![]() |
Tweet |
Afyonkarahisar Disleksi Derneği (ADDER) koordinatörlüğünde ve Afyonkarahisar İl Milli Eğitim Müdürlüğü iş birliğiyle yürütülen "Disleksi ile Yaşam" projesi, yeni yılda başlıyor. T.C. İçişleri Bakanlığı Sivil Toplumla İlişkiler Genel Müdürlüğü tarafından desteklenen 12 aylık projenin protokolü, geçtiğimiz aylarda Afyonkarahisar Vali Yardımcısı Betül Büyükkılıç, İl Sivil Toplumla İlişkiler Müdürü Abdurrahman Özdilekler ve dernek başkanı Fatma Şensoy tarafından imzalanmıştı.
ADDER Yönetim Kurulu Başkanı Fatma Şensoy, projenin, toplumda disleksi hakkında farkındalık oluşturmak için büyük bir fırsat olduğunu belirterek şunları söyledi: “Özel öğrenme farklılıklarının en yaygın görülen türü olan disleksinin, toplumun tüm kesimleri tarafından yeteri kadar bilinmemesi öğretmenler, aileler ve özellikle de disleksisi olan çocuklar için birçok yeni sorun ortaya çıkmasına sebep oluyor. Sayın Valimiz Doç. Dr. Kübra Güran Yiğitbaşı’nın destekleri ile yürütmeye hak kazandığımız projemiz, disleksik çocukların çocuk-aile-toplum üçgeninde, akademik ve psikolojik olarak desteklenerek özgüvenlerinin ve toplumsal katılımlarının arttırılmasını ve disleksi hakkında toplumda farkındalık geliştirilmesini amaçlamaktadır."
Projede, Afyonkarahisar merkez ilçesinde yer alan 82 ilkokulun yöneticileri, psikolojik danışman ve rehber öğretmenlerinin proje faaliyetlerine destek vermesinin büyük önem taşıdığını vurgulayan Şensoy, ayrıca ebeveynlerin gönüllü ve istikrarlı katılımının başarı için olmazsa olmazlardan biri olduğunu belirtti.
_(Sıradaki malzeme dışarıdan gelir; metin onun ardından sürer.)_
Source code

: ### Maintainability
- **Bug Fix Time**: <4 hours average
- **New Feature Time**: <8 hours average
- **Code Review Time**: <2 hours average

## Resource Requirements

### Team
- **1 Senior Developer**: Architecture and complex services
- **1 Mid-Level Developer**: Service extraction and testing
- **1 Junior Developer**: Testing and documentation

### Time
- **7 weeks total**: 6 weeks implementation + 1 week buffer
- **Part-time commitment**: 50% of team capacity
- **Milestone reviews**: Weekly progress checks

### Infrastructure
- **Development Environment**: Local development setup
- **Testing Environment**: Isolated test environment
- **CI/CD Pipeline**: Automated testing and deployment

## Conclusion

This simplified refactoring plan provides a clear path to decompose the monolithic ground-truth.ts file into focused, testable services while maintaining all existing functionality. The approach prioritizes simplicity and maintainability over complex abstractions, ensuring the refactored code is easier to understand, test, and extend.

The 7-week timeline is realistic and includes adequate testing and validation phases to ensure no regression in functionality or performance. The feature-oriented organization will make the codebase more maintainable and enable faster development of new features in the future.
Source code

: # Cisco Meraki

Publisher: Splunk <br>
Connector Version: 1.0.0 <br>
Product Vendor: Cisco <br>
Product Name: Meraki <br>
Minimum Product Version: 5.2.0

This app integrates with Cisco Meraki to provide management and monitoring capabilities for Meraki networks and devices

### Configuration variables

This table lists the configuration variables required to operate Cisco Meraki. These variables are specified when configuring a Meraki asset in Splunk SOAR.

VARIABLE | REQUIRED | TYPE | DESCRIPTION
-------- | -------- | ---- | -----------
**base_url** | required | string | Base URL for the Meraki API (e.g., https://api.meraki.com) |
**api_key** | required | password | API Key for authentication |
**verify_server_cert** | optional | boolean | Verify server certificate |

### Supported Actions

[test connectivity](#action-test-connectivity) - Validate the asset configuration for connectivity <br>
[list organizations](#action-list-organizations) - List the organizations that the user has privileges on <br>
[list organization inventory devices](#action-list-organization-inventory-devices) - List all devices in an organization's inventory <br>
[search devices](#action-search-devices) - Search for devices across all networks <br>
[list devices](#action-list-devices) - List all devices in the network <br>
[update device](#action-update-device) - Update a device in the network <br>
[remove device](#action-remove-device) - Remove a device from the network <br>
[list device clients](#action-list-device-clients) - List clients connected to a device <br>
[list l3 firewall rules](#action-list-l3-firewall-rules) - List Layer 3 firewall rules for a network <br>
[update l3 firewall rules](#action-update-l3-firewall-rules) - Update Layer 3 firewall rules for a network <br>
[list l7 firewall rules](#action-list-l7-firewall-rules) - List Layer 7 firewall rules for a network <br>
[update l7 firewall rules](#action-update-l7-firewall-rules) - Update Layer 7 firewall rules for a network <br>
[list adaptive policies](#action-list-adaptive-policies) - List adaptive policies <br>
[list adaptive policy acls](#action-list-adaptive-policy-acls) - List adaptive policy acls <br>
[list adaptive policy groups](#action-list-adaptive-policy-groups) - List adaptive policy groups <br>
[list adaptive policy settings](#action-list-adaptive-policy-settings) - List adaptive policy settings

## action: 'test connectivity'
Projede disleksi tanısı bulunan ilköğretim düzeyindeki çocuklara akademik ve sosyal beceri geliştirme eğitimleri ile psikolojik destek eğitimleri verilecek, aile farkındalık seminerleri düzenlenecek, sınıf öğretmenleri için bilgilendirme toplantıları organize edilecek. Ayrıca projenin etkisini ölçmek için anketler uygulanacak, broşürler dağıtılacak ve sosyal medya aracılığıyla faaliyetlerin yaygınlaştırılması için çeşitli çalışmalar yapılacak.
Projenin sloganı olan "Disleksi ile Yaşam Rengarenk Bir Serüvendir" ise her bireyin farklı öğrenme süreci olabileceğini ve hiçbir çocuğun ötekileştirilmeden toplumda yerini bulması gerekliliğini vurguluyor.